__GIVEN DATA__.
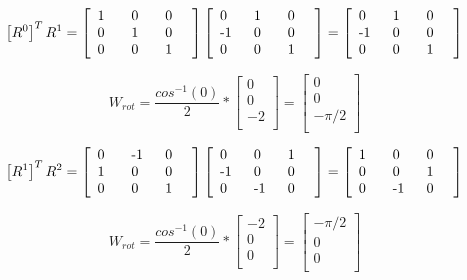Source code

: \[
\left[R^0\right]^T R^1
=
\left[\begin{array}{*{3}{p{0.5cm}}}
  1 & 0 & 0\\
  0 & 1 & 0\\
  0 & 0 & 1\\
\end{array}\right]
\left[\begin{array}{*{3}{p{0.5cm}}}
  0 & 1 & 0\\
 -1 & 0 & 0\\
  0 & 0 & 1\\
\end{array}\right]
=
\left[\begin{array}{*{3}{p{0.5cm}}}
  0 & 1 & 0\\
 -1 & 0 & 0\\
  0 & 0 & 1\\
\end{array}\right]
\]

\[
 W_{rot} = 
 \frac{cos^{-1}(0)}{2} *  
 \left[\begin{array}{c}
  0\\
  0\\
  -2\\
 \end{array}\right] =
 \left[\begin{array}{c}
  0\\
  0\\
  -\pi/2\\
 \end{array}\right] 
\]

\[
\left[R^1\right]^T R^2
=
\left[\begin{array}{*{3}{p{0.5cm}}}
  0 &-1 & 0\\
  1 & 0 & 0\\
  0 & 0 & 1\\
\end{array}\right]
\left[\begin{array}{*{3}{p{0.5cm}}}
  0 & 0 & 1\\
 -1 & 0 & 0\\
  0 &-1 & 0\\
\end{array}\right]
=
\left[\begin{array}{*{3}{p{0.5cm}}}
  1 & 0 & 0\\
  0 & 0 & 1\\
  0 &-1 & 0\\
\end{array}\right]
\] 

\[
 W_{rot} = 
 \frac{cos^{-1}(0)}{2} *
 \left[\begin{array}{c}
  -2\\
  0\\
  0\\
 \end{array}\right] 
 =
 \left[\begin{array}{c}
  -\pi/2\\
  0\\
  0\\
 \end{array}\right] 
\]

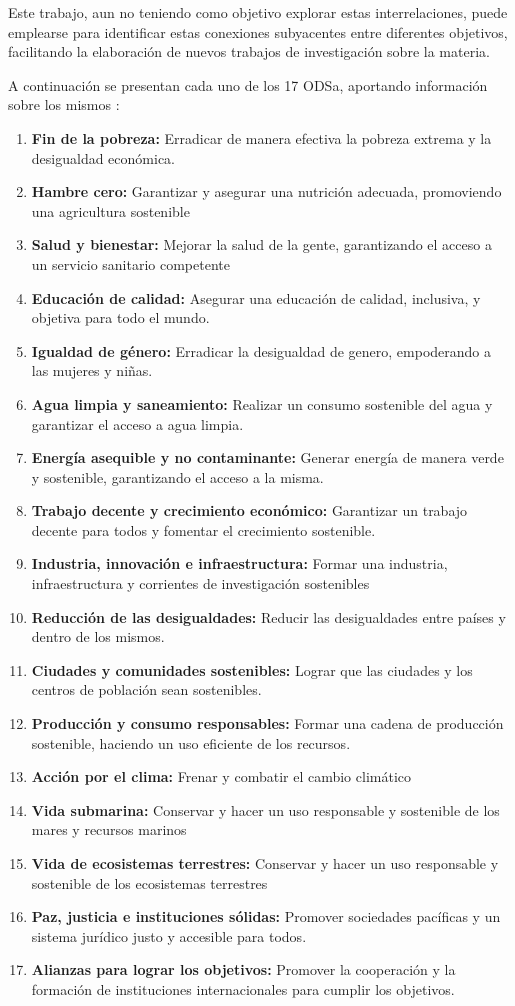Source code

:Este trabajo, aun no teniendo como objetivo explorar estas
interrelaciones, puede emplearse para identificar estas conexiones subyacentes
entre diferentes objetivos, facilitando la elaboración de nuevos trabajos de 
investigación sobre la materia. 

A continuación se presentan cada uno de los 17
\gls{ODSa}, aportando información sobre los mismos \cite{UNSDGs}:

\begin{enumerate}
	\item \textbf{Fin de la pobreza:} Erradicar de manera efectiva la pobreza extrema y
	la desigualdad económica.
	\item \textbf{Hambre cero:} Garantizar y asegurar una nutrición adecuada, promoviendo
	una agricultura sostenible
	\item \textbf{Salud y bienestar:} Mejorar la salud de la gente, garantizando el
	acceso a un servicio sanitario competente 
	\item \textbf{Educación de calidad:} Asegurar una educación de calidad, inclusiva, y
	objetiva para todo el mundo.
	\item \textbf{Igualdad de género:} Erradicar la desigualdad de genero, empoderando a
	las mujeres y niñas.
	\item \textbf{Agua limpia y saneamiento:} Realizar un consumo sostenible del agua y
	garantizar el acceso a agua limpia.
	\item \textbf{Energía asequible y no contaminante:} Generar energía de manera verde y
	sostenible, garantizando el acceso a la misma.
	\item \textbf{Trabajo decente y crecimiento económico:} Garantizar un trabajo decente
	para todos y fomentar el crecimiento sostenible.
	\item \textbf{Industria, innovación e infraestructura:} Formar una industria,
	infraestructura y corrientes de investigación sostenibles
	\item \textbf{Reducción de las desigualdades:} Reducir las desigualdades entre países
	y dentro de los mismos.
	\item \textbf{Ciudades y comunidades sostenibles:} Lograr que las ciudades y los
	centros de población sean sostenibles.
	\item \textbf{Producción y consumo responsables:} Formar una cadena de producción
	sostenible, haciendo un uso eficiente de los recursos.
	\item \textbf{Acción por el clima:} Frenar y combatir el cambio climático
	\item \textbf{Vida submarina:} Conservar y hacer un uso responsable y sostenible de
	los mares y recursos marinos
	\item \textbf{Vida de ecosistemas terrestres:} Conservar y hacer un uso responsable y
	sostenible de los ecosistemas terrestres
	\item \textbf{Paz, justicia e instituciones sólidas:} Promover sociedades pacíficas y
	un sistema jurídico justo y accesible para todos.
	\item \textbf{Alianzas para lograr los objetivos:} Promover la cooperación y la
	formación de instituciones internacionales para cumplir los objetivos.
\end{enumerate}

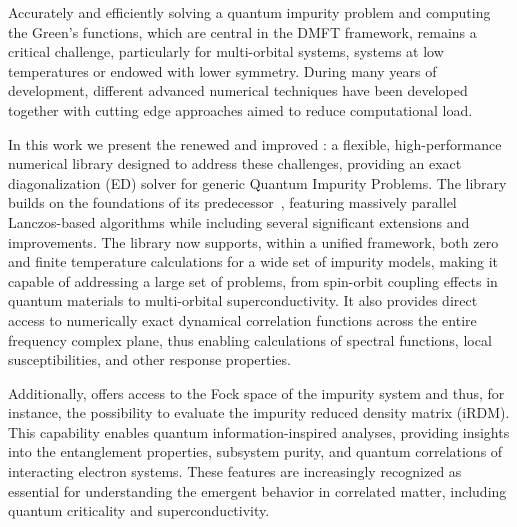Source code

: \documentclass[edipack_sp.tex]{subfiles}
\begin{document}
Accurately and efficiently solving a quantum impurity problem and computing the Green's functions, which are central in the DMFT framework, remains a
critical challenge, particularly for multi-orbital systems, systems
at low temperatures or endowed with lower symmetry. During many years of development, different advanced numerical techniques have been developed together with cutting edge approaches aimed to reduce computational load. 

In this work we present the renewed and improved \NAME{}: a flexible, high-performance numerical library designed to address these challenges, providing an exact diagonalization (ED) solver for generic Quantum Impurity Problems. 
The library builds on the foundations of
its predecessor~\cite{Amaricci2022CPC}, featuring massively parallel Lanczos-based algorithms while including several significant extensions and improvements. The library now supports, within a unified framework, both zero and finite temperature calculations for a wide set of impurity models, making it capable of addressing a large set of problems, from spin-orbit coupling effects in quantum materials to multi-orbital superconductivity. It also provides direct
access to numerically exact
dynamical correlation functions across the
entire frequency complex plane, thus enabling calculations of spectral functions, local susceptibilities, and other response properties.

Additionally, \NAME offers access to the Fock space of
the impurity system and thus, for instance, the possibility to evaluate the impurity reduced density matrix
(iRDM). This capability enables quantum information-inspired analyses, providing insights into the entanglement properties, subsystem purity, and quantum correlations of interacting electron systems. These
features are increasingly recognized as essential for understanding the emergent behavior in correlated matter, including quantum criticality and superconductivity.
\end{document}
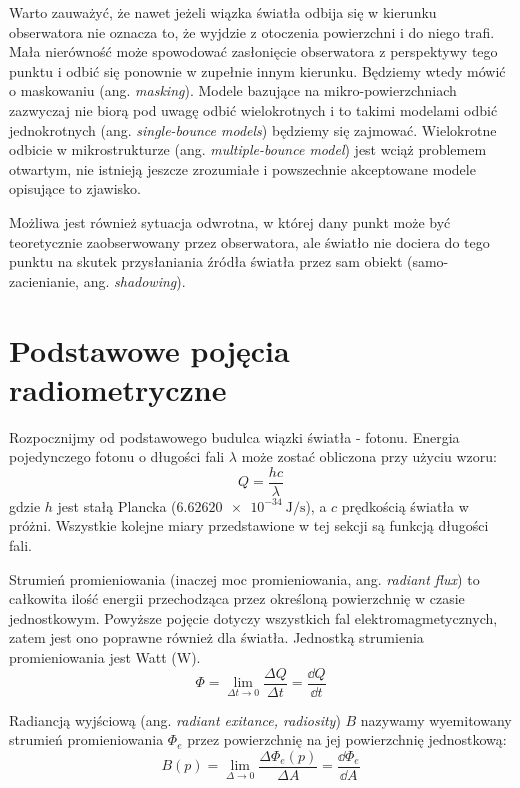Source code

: \documentclass[../main.tex]{subfiles}
\begin{document}
Warto zauważyć, że nawet jeżeli wiązka światła odbija się w kierunku obserwatora nie oznacza to, że wyjdzie z otoczenia powierzchni i do niego trafi. Mała nierówność może spowodować zasłonięcie obserwatora z perspektywy tego punktu i odbić się ponownie w zupełnie innym kierunku. Będziemy wtedy mówić o maskowaniu (ang. \textit{masking}). Modele bazujące na mikro-powierzchniach zazwyczaj nie biorą pod uwagę odbić wielokrotnych i to takimi modelami odbić jednokrotnych (ang. \textit{single-bounce models}) będziemy się zajmować. Wielokrotne odbicie w mikrostrukturze (ang. \textit{multiple-bounce model}) jest wciąż problemem otwartym, nie istnieją jeszcze zrozumiałe i powszechnie akceptowane modele opisujące to zjawisko.

Możliwa jest również sytuacja odwrotna, w której dany punkt może być teoretycznie zaobserwowany przez obserwatora, ale światło nie dociera do tego punktu na skutek przysłaniania źródła światła przez sam obiekt (samo-zacienianie, ang. \textit{shadowing}).


\section{Podstawowe pojęcia radiometryczne}

Rozpocznijmy od podstawowego budulca wiązki światła - fotonu. Energia pojedynczego fotonu o długości fali $\lambda$ może zostać obliczona przy użyciu wzoru:
\[ 
    Q = \frac{hc}{\lambda} 
\]
\noindent gdzie $h$ jest stałą Plancka ($\SI{6.62620e-34}{\joule\per\second}$), a $c$ prędkością światła w próżni. Wszystkie kolejne miary przedstawione w tej sekcji są funkcją długości fali.

Strumień promieniowania (inaczej moc promieniowania, ang. \textit{radiant flux}) to całkowita ilość energii przechodząca przez określoną powierzchnię w czasie jednostkowym. Powyższe pojęcie dotyczy wszystkich fal elektromagmetycznych, zatem jest ono poprawne również dla światła. Jednostką strumienia promieniowania jest Watt ($\si{\watt}$).
\[
\Phi = 
    \lim_{\Delta t \rightarrow 0}{
        \frac{\Delta Q}{\Delta t}
    } 
    = \frac{\dd Q}{\dd t}
\]

Radiancją wyjściową (ang. \textit{radiant exitance, radiosity}) $B$ nazywamy wyemitowany strumień promieniowania $\Phi_{e}$ przez powierzchnię na jej powierzchnię jednostkową:
\[
B(p) = 
    \lim_{\Delta \rightarrow 0}{
        \frac{\Delta \Phi_{e}(p)}{\Delta A}
    } 
    = \frac{\dd \Phi_{e}}{\dd A}
\]  
\end{document}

__YOUR TASK__. Wherever the string "Delta" shows up in the material, copy the line that holds it.

__RESPONSE BELOW__.
    \lim_{\Delta t \rightarrow 0}{
        \frac{\Delta Q}{\Delta t}
    \lim_{\Delta \rightarrow 0}{
        \frac{\Delta \Phi_{e}(p)}{\Delta A}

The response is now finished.